- [Text shown]:

The same jury that found the killer guilty is now in the process of determining whether he receives life in prison or the death penalty.

Last week included emotional testimony from the shooter's mother and father. Teves wasn't there.

"I'm not going to sit in a room and watch them tell me how good a human being this killer was," he said. "I was in the courtroom for a lot of the trial, and the only time 'it' was interested in the proceedings was when there were pictures of 'itself.' There was absolutely no interest or reaction when they showed the pictures of the victims."

So, does that mean he favors the death penalty?

"I don't think we have the right to kill," Teves said. "Guilty means never being able to walk the face of the earth again, but I don't think we have the right to take a life. A lot of the others do. It's not up to me. But if you're true to your religion you don't believe two wrongs make a right."

Tom and Caren also have lobbied for improved background checks and other common sense gun safety measures. Nothing has happened.

- [Work order A]:
Extract the passage on the killer's sentencing from "The same jury" to "the death penalty?".
- [Work order B]:
According to the passage on the killer's sentencing, why did Teves stay away from last week's testimony by the shooter's mother and father? Answer in one to three sentences.
- [Work order C]:
Continue the passage on the killer's sentencing and Teves's views, starting after its final sentence.

Dataset entries:
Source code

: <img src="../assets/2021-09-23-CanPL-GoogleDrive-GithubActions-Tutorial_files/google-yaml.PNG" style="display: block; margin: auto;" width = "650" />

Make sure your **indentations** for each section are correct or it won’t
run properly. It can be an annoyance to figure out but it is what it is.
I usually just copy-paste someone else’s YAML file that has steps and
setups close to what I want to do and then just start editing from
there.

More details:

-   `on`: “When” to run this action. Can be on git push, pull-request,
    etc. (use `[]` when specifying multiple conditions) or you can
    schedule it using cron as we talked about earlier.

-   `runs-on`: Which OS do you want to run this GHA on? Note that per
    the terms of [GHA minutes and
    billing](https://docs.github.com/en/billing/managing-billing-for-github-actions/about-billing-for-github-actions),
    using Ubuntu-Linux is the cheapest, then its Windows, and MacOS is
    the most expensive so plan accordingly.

- [Written response A]:
The same jury that found the killer guilty is now in the process of determining whether he receives life in prison or the death penalty.

Last week included emotional testimony from the shooter's mother and father. Teves wasn't there.

"I'm not going to sit in a room and watch them tell me how good a human being this killer was," he said. "I was in the courtroom for a lot of the trial, and the only time 'it' was interested in the proceedings was when there were pictures of 'itself.' There was absolutely no interest or reaction when they showed the pictures of the victims."

So, does that mean he favors the death penalty?

- [Written response B]:
Teves said he would not sit in a room and watch them tell him how good a human being the killer was. He added that when he attended much of the trial, the killer showed interest only when pictures of "itself" were displayed and showed no interest or reaction to the pictures of the victims.

- [Written response C]:
"Some of the things we'd like to do are so basic that I can't comprehend the opposition," he said. "I don't understand how we don't make access to guns for people who shouldn't have them more difficult."

Before the sentencing phase is over victim families will have a chance to speak. I asked Teves if he would do so.

"Yes, I will go to the final sentencing and say something," Teves said. "Alex deserves that. He was a great guy, a great son. He should have someone stand up for him. Talking won't make me feel better. It won't do anything. But…" he paused, "he's my kid, you know? You do it for your kid."